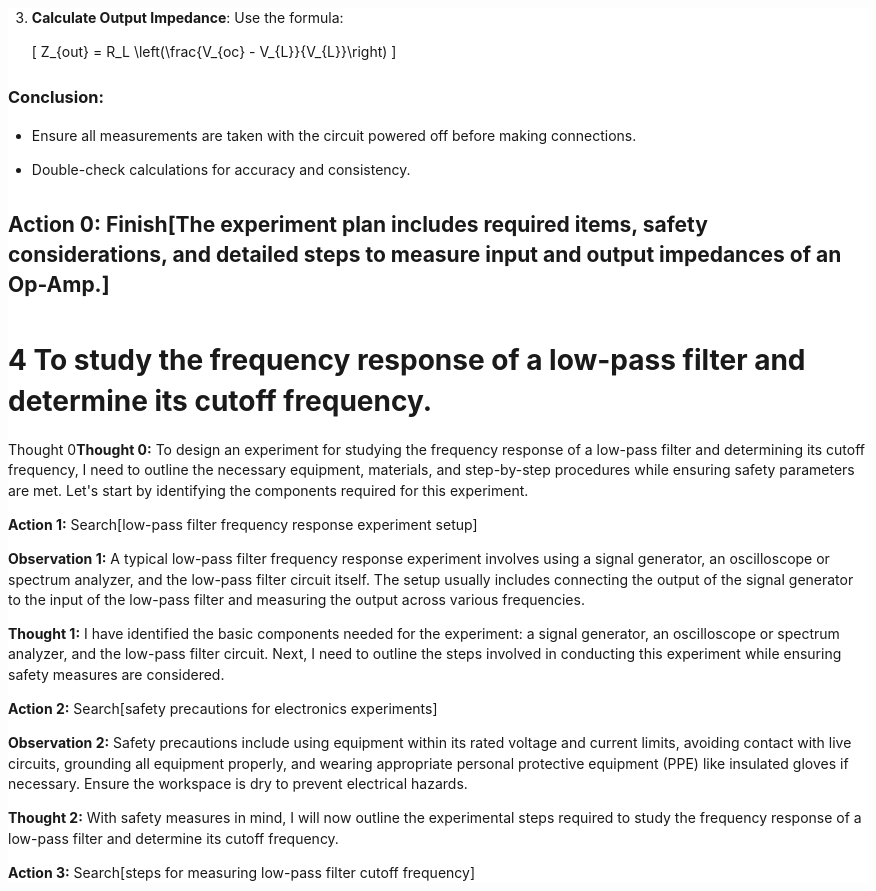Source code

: 3. **Calculate Output Impedance**: Use the formula:  

   \[ Z_{out} = R_L \left(\frac{V_{oc} - V_{L}}{V_{L}}\right) \]



### Conclusion:

- Ensure all measurements are taken with the circuit powered off before making connections.

- Double-check calculations for accuracy and consistency.



**Action 0:** Finish[The experiment plan includes required items, safety considerations, and detailed steps to measure input and output impedances of an Op-Amp.]
---
# 4 To study the frequency response of a low-pass filter and determine its cutoff frequency.
Thought 0**Thought 0:** To design an experiment for studying the frequency response of a low-pass filter and determining its cutoff frequency, I need to outline the necessary equipment, materials, and step-by-step procedures while ensuring safety parameters are met. Let's start by identifying the components required for this experiment.



**Action 1:** Search[low-pass filter frequency response experiment setup]



**Observation 1:** A typical low-pass filter frequency response experiment involves using a signal generator, an oscilloscope or spectrum analyzer, and the low-pass filter circuit itself. The setup usually includes connecting the output of the signal generator to the input of the low-pass filter and measuring the output across various frequencies.



**Thought 1:** I have identified the basic components needed for the experiment: a signal generator, an oscilloscope or spectrum analyzer, and the low-pass filter circuit. Next, I need to outline the steps involved in conducting this experiment while ensuring safety measures are considered.



**Action 2:** Search[safety precautions for electronics experiments]



**Observation 2:** Safety precautions include using equipment within its rated voltage and current limits, avoiding contact with live circuits, grounding all equipment properly, and wearing appropriate personal protective equipment (PPE) like insulated gloves if necessary. Ensure the workspace is dry to prevent electrical hazards.



**Thought 2:** With safety measures in mind, I will now outline the experimental steps required to study the frequency response of a low-pass filter and determine its cutoff frequency.



**Action 3:** Search[steps for measuring low-pass filter cutoff frequency]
-=-=-
The problem -
Reproduce the source text of the records above character for character, leaving the pictures out of your answer.

Written solution -
Source code

: 3. **Calculate Output Impedance**: Use the formula:  

   \[ Z_{out} = R_L \left(\frac{V_{oc} - V_{L}}{V_{L}}\right) \]



### Conclusion:

- Ensure all measurements are taken with the circuit powered off before making connections.

- Double-check calculations for accuracy and consistency.



**Action 0:** Finish[The experiment plan includes required items, safety considerations, and detailed steps to measure input and output impedances of an Op-Amp.]
---
# 4 To study the frequency response of a low-pass filter and determine its cutoff frequency.
Thought 0**Thought 0:** To design an experiment for studying the frequency response of a low-pass filter and determining its cutoff frequency, I need to outline the necessary equipment, materials, and step-by-step procedures while ensuring safety parameters are met. Let's start by identifying the components required for this experiment.



**Action 1:** Search[low-pass filter frequency response experiment setup]



**Observation 1:** A typical low-pass filter frequency response experiment involves using a signal generator, an oscilloscope or spectrum analyzer, and the low-pass filter circuit itself. The setup usually includes connecting the output of the signal generator to the input of the low-pass filter and measuring the output across various frequencies.



**Thought 1:** I have identified the basic components needed for the experiment: a signal generator, an oscilloscope or spectrum analyzer, and the low-pass filter circuit. Next, I need to outline the steps involved in conducting this experiment while ensuring safety measures are considered.



**Action 2:** Search[safety precautions for electronics experiments]



**Observation 2:** Safety precautions include using equipment within its rated voltage and current limits, avoiding contact with live circuits, grounding all equipment properly, and wearing appropriate personal protective equipment (PPE) like insulated gloves if necessary. Ensure the workspace is dry to prevent electrical hazards.



**Thought 2:** With safety measures in mind, I will now outline the experimental steps required to study the frequency response of a low-pass filter and determine its cutoff frequency.



**Action 3:** Search[steps for measuring low-pass filter cutoff frequency]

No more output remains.